Como nunca aconteceu, a comunicação, enquanto sistema de ligação virtual entre humanos, tomou conta do Mundo, no entanto, pasme-se, num individualismo feroz, vizinhos mal falam entre si, na aldeia, no bairro, na pequena cidade. Cada vez mais o Ser Humano, buscando incessantemente algo que preencha o buraco e o vazio na alma, tornando-se associal e solitário, é menos considerado que um animal de quatro patas.

O desrespeito pela dignidade, o desvalor pelo Direito, Liberdades e Garantias é cada vez mais o dia-a-dia, mesmo em instituições que deveriam ser o azimute.

Depois de divagar sobre o etéreo, vou recomeçar sobre o que me levou a escrever.

Razão terão os judeus em guardar o Sábado como dia semanal sagrado e de santificação. Desde o pôr-do-sol de Sexta-feira até ao pôr-do-sol de Sábado.
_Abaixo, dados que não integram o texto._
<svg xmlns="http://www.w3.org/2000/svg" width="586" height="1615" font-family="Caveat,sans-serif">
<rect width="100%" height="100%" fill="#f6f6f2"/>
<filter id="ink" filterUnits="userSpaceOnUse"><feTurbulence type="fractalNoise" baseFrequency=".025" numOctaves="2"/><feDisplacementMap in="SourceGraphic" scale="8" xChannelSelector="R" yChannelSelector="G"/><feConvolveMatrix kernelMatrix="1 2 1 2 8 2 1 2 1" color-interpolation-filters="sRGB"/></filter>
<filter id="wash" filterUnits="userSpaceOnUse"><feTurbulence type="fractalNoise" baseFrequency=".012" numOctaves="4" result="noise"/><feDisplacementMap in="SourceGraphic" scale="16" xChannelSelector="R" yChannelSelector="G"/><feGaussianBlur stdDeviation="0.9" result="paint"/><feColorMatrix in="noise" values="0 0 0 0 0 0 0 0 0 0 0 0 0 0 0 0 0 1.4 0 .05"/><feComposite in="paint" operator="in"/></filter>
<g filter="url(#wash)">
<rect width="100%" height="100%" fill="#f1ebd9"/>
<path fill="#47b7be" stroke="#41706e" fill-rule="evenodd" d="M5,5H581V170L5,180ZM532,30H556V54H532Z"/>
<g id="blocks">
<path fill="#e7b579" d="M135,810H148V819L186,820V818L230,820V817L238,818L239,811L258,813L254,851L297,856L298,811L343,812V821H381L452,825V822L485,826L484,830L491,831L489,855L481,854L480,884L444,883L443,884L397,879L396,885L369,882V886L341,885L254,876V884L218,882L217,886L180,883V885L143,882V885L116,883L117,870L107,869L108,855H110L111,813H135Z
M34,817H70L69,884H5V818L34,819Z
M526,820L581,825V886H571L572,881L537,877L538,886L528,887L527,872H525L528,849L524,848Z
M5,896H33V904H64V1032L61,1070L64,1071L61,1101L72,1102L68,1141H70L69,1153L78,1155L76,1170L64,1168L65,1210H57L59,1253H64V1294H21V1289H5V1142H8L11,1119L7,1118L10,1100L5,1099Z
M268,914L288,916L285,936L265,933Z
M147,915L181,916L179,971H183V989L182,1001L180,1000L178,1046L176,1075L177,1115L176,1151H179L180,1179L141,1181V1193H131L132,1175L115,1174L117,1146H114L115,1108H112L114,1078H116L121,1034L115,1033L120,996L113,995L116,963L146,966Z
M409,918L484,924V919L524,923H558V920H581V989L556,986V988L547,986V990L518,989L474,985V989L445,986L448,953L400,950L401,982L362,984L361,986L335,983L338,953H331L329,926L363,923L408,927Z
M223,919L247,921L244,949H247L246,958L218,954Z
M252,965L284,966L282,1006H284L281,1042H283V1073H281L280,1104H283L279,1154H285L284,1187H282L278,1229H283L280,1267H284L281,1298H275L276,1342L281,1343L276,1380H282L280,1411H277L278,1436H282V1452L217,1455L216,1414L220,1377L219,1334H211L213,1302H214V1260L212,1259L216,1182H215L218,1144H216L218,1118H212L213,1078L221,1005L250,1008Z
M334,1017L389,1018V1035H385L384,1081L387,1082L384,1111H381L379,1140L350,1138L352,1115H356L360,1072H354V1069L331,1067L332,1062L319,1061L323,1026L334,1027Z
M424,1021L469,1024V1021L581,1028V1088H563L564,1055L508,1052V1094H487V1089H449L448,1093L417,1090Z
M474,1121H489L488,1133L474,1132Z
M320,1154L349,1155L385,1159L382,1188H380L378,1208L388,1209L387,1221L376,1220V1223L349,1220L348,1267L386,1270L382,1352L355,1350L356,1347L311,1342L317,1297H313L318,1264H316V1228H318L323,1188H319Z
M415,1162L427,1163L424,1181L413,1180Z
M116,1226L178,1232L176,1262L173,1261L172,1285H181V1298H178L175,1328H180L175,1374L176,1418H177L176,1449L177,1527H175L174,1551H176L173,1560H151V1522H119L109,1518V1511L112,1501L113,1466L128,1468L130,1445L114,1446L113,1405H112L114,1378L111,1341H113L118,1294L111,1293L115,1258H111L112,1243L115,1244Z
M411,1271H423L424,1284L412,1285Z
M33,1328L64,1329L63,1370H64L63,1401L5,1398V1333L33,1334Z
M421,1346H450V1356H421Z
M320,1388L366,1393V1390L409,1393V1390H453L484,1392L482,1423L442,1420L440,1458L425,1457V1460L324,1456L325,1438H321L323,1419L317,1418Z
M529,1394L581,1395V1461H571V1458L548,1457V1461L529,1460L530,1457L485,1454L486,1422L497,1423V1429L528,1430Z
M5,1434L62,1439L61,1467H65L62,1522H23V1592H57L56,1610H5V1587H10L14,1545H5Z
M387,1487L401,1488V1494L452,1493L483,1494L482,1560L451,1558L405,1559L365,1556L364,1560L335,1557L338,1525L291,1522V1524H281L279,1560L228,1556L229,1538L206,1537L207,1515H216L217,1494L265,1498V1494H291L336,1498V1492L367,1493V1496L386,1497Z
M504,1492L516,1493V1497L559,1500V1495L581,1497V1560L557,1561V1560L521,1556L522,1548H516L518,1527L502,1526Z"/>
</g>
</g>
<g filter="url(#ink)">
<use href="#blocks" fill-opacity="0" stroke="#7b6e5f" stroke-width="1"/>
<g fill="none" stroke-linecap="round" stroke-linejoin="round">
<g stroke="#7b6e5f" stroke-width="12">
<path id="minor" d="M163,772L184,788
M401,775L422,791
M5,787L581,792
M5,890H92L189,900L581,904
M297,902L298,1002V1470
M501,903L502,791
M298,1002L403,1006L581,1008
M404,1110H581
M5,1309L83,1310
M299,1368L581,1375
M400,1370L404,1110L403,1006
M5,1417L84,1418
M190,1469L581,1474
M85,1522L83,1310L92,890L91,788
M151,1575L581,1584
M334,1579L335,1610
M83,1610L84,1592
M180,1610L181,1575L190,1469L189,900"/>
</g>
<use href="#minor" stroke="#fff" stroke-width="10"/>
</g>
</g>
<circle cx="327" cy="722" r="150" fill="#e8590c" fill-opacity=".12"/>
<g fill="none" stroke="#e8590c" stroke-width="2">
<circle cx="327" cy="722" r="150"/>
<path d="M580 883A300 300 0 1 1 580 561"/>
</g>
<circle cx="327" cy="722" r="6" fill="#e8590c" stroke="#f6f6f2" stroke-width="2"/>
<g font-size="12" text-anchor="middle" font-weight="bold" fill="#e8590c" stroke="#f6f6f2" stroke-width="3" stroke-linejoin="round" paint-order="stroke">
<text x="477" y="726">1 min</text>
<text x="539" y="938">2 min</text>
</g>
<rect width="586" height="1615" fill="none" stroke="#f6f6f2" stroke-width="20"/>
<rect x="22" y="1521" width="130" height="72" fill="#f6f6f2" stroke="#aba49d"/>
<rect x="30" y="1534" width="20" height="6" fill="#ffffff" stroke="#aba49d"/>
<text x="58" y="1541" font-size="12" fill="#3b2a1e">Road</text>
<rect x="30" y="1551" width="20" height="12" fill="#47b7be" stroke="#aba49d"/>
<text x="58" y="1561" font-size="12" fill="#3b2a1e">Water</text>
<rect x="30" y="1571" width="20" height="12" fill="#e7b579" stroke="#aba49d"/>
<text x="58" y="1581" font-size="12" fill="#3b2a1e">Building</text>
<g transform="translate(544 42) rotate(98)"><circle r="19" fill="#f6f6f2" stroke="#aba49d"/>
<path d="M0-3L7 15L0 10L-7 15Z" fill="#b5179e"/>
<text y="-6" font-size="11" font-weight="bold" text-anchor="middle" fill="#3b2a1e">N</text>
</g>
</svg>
É um dia para parar de trabalhar, focando-se na oração, família e estudos da Torá (Livro Sagrado do Judaísmo).

Foi num destes Sábados, juntamente com a minha mulher, estávamos sentados no café da cidade que frequentamos, pelo menos, um dia por semana. Era uma hora de acalmia. Só três ou quatro mesas estavam ocupadas com clientes.

Uma mulher, nova, declaradamente de Leste, e com uma barriga demasiado pronunciada a indicar ser fingida, com saia comprida e lenço na cabeça, depois de entrar, dirigiu-se à nossa mesa, estendeu uma das mãos em concha e com a outra fez um movimento junto à boca – a querer indicar que a moeda se destinaria a colmatar a fome. Convidámo-la a comer uma sandes ou um bolo. Recusou. Com gestos e arremedos de espasmo, mostrou que só o dinheiro dava jeito. Negámos, e ostensivamente virou-nos as costas, Seguimo-la com o olhar. A resmungar, dirigiu-se a uma outra mesa onde estava sentada um senhora de cabelos brancos. Comentei com a minha mulher que a “pedincha”, provavelmente, iria ali dar o golpe. A anciã, que estava a tomar o pequeno-almoço, curvou-se para retirar o porta-moedas. A mulher de leste curvou-se também e entornou um copo com café e leite sobre a mesa. A cliente, um pouco atarantada, chamou o empregado e, dando uma moeda à prevaricadora, pediu outro galão.

A intrusa, fitando-nos com ar de vitória ao roçar a nossa mesa, transpondo a porta de saída, desapareceu na rua, que a engoliu numa mistura de gentes de várias cores.

Mais tarde, ficámos a saber que, como arte de mágica bem ensaiada, a anciã viu desaparecer 200,00 € que tinha acabado de levantar no Multibanco.